EXERCISE INSTRUCTIONS = Every entry gets copied exactly. No images go into the copy.

INFORMATION PROVIDED START

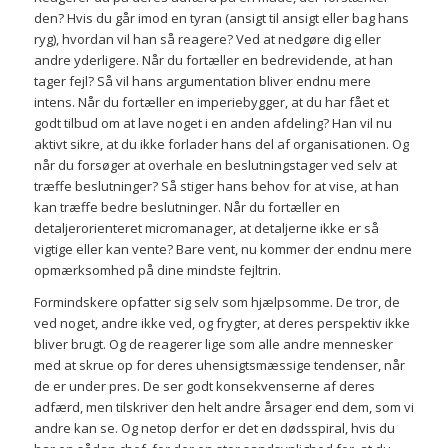
den? Hvis du går imod en tyran (ansigt til ansigt eller bag hans
ryg), hvordan vil han så reagere? Ved at nedgøre dig eller
andre yderligere. Når du fortæller en bedrevidende, at han
tager fejl? Så vil hans argumentation bliver endnu mere
intens. Når du fortæller en imperiebygger, at du har fået et
godt tilbud om at lave noget i en anden afdeling? Han vil nu
aktivt sikre, at du ikke forlader hans del af organisationen. Og
når du forsøger at overhale en beslutningstager ved selv at
træffe beslutninger? Så stiger hans behov for at vise, at han
kan træffe bedre beslutninger. Når du fortæller en
detaljerorienteret micromanager, at detaljerne ikke er så
vigtige eller kan vente? Bare vent, nu kommer der endnu mere
opmærksomhed på dine mindste fejltrin.
Formindskere opfatter sig selv som hjælpsomme. De tror, de
ved noget, andre ikke ved, og frygter, at deres perspektiv ikke
bliver brugt. Og de reagerer lige som alle andre mennesker
med at skrue op for deres uhensigtsmæssige tendenser, når
de er under pres. De ser godt konsekvenserne af deres
adfærd, men tilskriver den helt andre årsager end dem, som vi
andre kan se. Og netop derfor er det en dødsspiral, hvis du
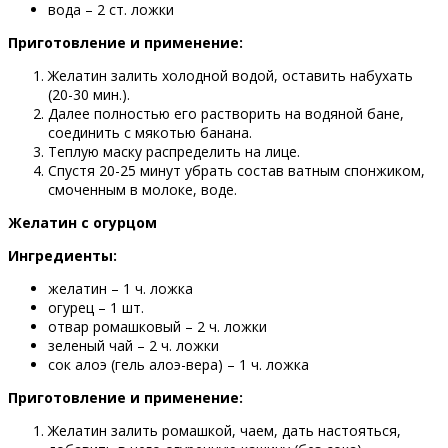
вода – 2 ст. ложки
Приготовление и применение:
Желатин залить холодной водой, оставить набухать
(20-30 мин.).
Далее полностью его растворить на водяной бане,
соединить с мякотью банана.
Теплую маску распределить на лице.
Спустя 20-25 минут убрать состав ватным спонжиком,
смоченным в молоке, воде.
Желатин с огурцом
Ингредиенты:
желатин – 1 ч. ложка
огурец – 1 шт.
отвар ромашковый – 2 ч. ложки
зеленый чай – 2 ч. ложки
сок алоэ (гель алоэ-вера) – 1 ч. ложка
Приготовление и применение:
Желатин залить ромашкой, чаем, дать настояться,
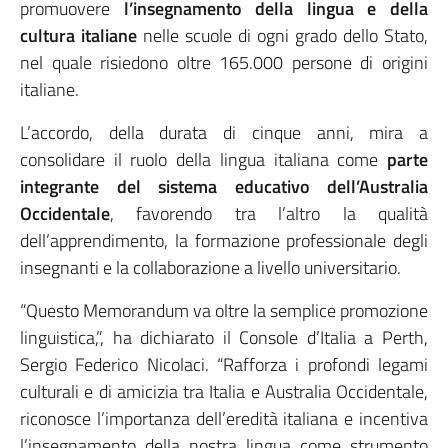
promuovere
l’insegnamento della lingua e della
cultura italiane
nelle scuole di ogni grado dello Stato,
nel quale risiedono oltre 165.000 persone di origini
italiane.
L’accordo, della durata di cinque anni, mira a
consolidare il ruolo della lingua italiana come
parte
integrante del sistema educativo dell’Australia
Occidentale
, favorendo tra l’altro la qualità
dell’apprendimento, la formazione professionale degli
insegnanti e la collaborazione a livello universitario.
“Questo Memorandum va oltre la semplice promozione
linguistica,”, ha dichiarato il Console d’Italia a Perth,
Sergio Federico Nicolaci. “Rafforza i profondi legami
culturali e di amicizia tra Italia e Australia Occidentale,
riconosce l’importanza dell’eredità italiana e incentiva
l’insegnamento della nostra lingua come strumento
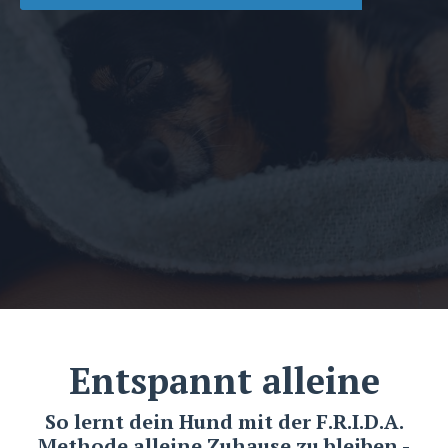
Entspannt alleine
So lernt dein Hund mit der F.R.I.D.A.
Methode alleine Zuhause zu bleiben -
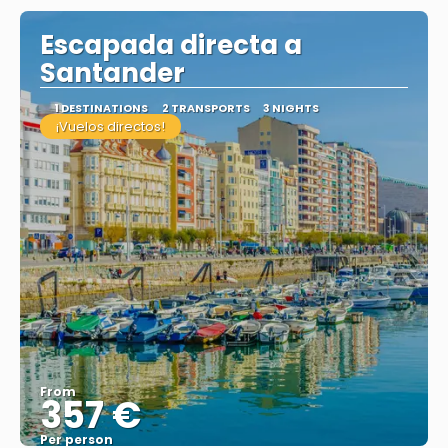
Escapada directa a
Santander
1 DESTINATIONS
2 TRANSPORTS
3 NIGHTS
¡Vuelos directos!
From
357 €
Per person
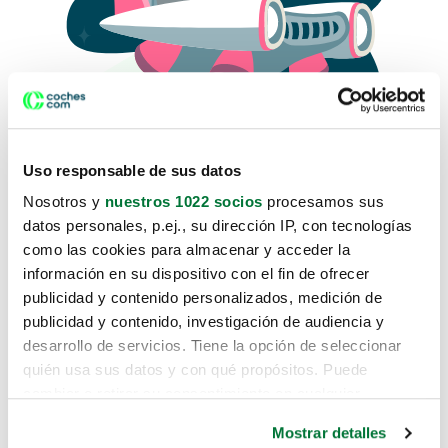
Uso responsable de sus datos
Nosotros y
nuestros 1022 socios
procesamos sus
datos personales, p.ej., su dirección IP, con tecnologías
como las cookies para almacenar y acceder la
Lo sentimos, no sabemos como
información en su dispositivo con el fin de ofrecer
te hemos traido hasta aquí.
publicidad y contenido personalizados, medición de
publicidad y contenido, investigación de audiencia y
desarrollo de servicios. Tiene la opción de seleccionar
Pero puedes encontrar el coche que estás
quién usa sus datos y con qué propósitos. Puede
buscando en alguno de estos enlaces:
cambiar o retirar su consentimiento en cualquier
momento desde la Declaración de cookies o clicando en
Coches nuevos
Mostrar detalles
el Menú de consentimiento.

INFORMATION PROVIDED END

EXERCISE RESPONSE =
den? Hvis du går imod en tyran (ansigt til ansigt eller bag hans
ryg), hvordan vil han så reagere? Ved at nedgøre dig eller
andre yderligere. Når du fortæller en bedrevidende, at han
tager fejl? Så vil hans argumentation bliver endnu mere
intens. Når du fortæller en imperiebygger, at du har fået et
godt tilbud om at lave noget i en anden afdeling? Han vil nu
aktivt sikre, at du ikke forlader hans del af organisationen. Og
når du forsøger at overhale en beslutningstager ved selv at
træffe beslutninger? Så stiger hans behov for at vise, at han
kan træffe bedre beslutninger. Når du fortæller en
detaljerorienteret micromanager, at detaljerne ikke er så
vigtige eller kan vente? Bare vent, nu kommer der endnu mere
opmærksomhed på dine mindste fejltrin.
Formindskere opfatter sig selv som hjælpsomme. De tror, de
ved noget, andre ikke ved, og frygter, at deres perspektiv ikke
bliver brugt. Og de reagerer lige som alle andre mennesker
med at skrue op for deres uhensigtsmæssige tendenser, når
de er under pres. De ser godt konsekvenserne af deres
adfærd, men tilskriver den helt andre årsager end dem, som vi
andre kan se. Og netop derfor er det en dødsspiral, hvis du
вода – 2 ст. ложки
Приготовление и применение:
Желатин залить холодной водой, оставить набухать
(20-30 мин.).
Далее полностью его растворить на водяной бане,
соединить с мякотью банана.
Теплую маску распределить на лице.
Спустя 20-25 минут убрать состав ватным спонжиком,
смоченным в молоке, воде.
Желатин с огурцом
Ингредиенты:
желатин – 1 ч. ложка
огурец – 1 шт.
отвар ромашковый – 2 ч. ложки
зеленый чай – 2 ч. ложки
сок алоэ (гель алоэ-вера) – 1 ч. ложка
Приготовление и применение:
Желатин залить ромашкой, чаем, дать настояться,
promuovere
l’insegnamento della lingua e della
cultura italiane
nelle scuole di ogni grado dello Stato,
nel quale risiedono oltre 165.000 persone di origini
italiane.
L’accordo, della durata di cinque anni, mira a
consolidare il ruolo della lingua italiana come
parte
integrante del sistema educativo dell’Australia
Occidentale
, favorendo tra l’altro la qualità
dell’apprendimento, la formazione professionale degli
insegnanti e la collaborazione a livello universitario.
“Questo Memorandum va oltre la semplice promozione
linguistica,”, ha dichiarato il Console d’Italia a Perth,
Sergio Federico Nicolaci. “Rafforza i profondi legami
culturali e di amicizia tra Italia e Australia Occidentale,
riconosce l’importanza dell’eredità italiana e incentiva
l’insegnamento della nostra lingua come strumento
Entspannt alleine
So lernt dein Hund mit der F.R.I.D.A.
Methode alleine Zuhause zu bleiben -
Escapada directa a
Santander
1 DESTINATIONS
2 TRANSPORTS
3 NIGHTS
¡Vuelos directos!
From
357 €
Per person
Uso responsable de sus datos
Nosotros y
nuestros 1022 socios
procesamos sus
datos personales, p.ej., su dirección IP, con tecnologías
como las cookies para almacenar y acceder la
Lo sentimos, no sabemos como
información en su dispositivo con el fin de ofrecer
te hemos traido hasta aquí.
publicidad y contenido personalizados, medición de
publicidad y contenido, investigación de audiencia y
desarrollo de servicios. Tiene la opción de seleccionar
Pero puedes encontrar el coche que estás
quién usa sus datos y con qué propósitos. Puede
buscando en alguno de estos enlaces:
cambiar o retirar su consentimiento en cualquier
momento desde la Declaración de cookies o clicando en
Coches nuevos
Mostrar detalles
el Menú de consentimiento.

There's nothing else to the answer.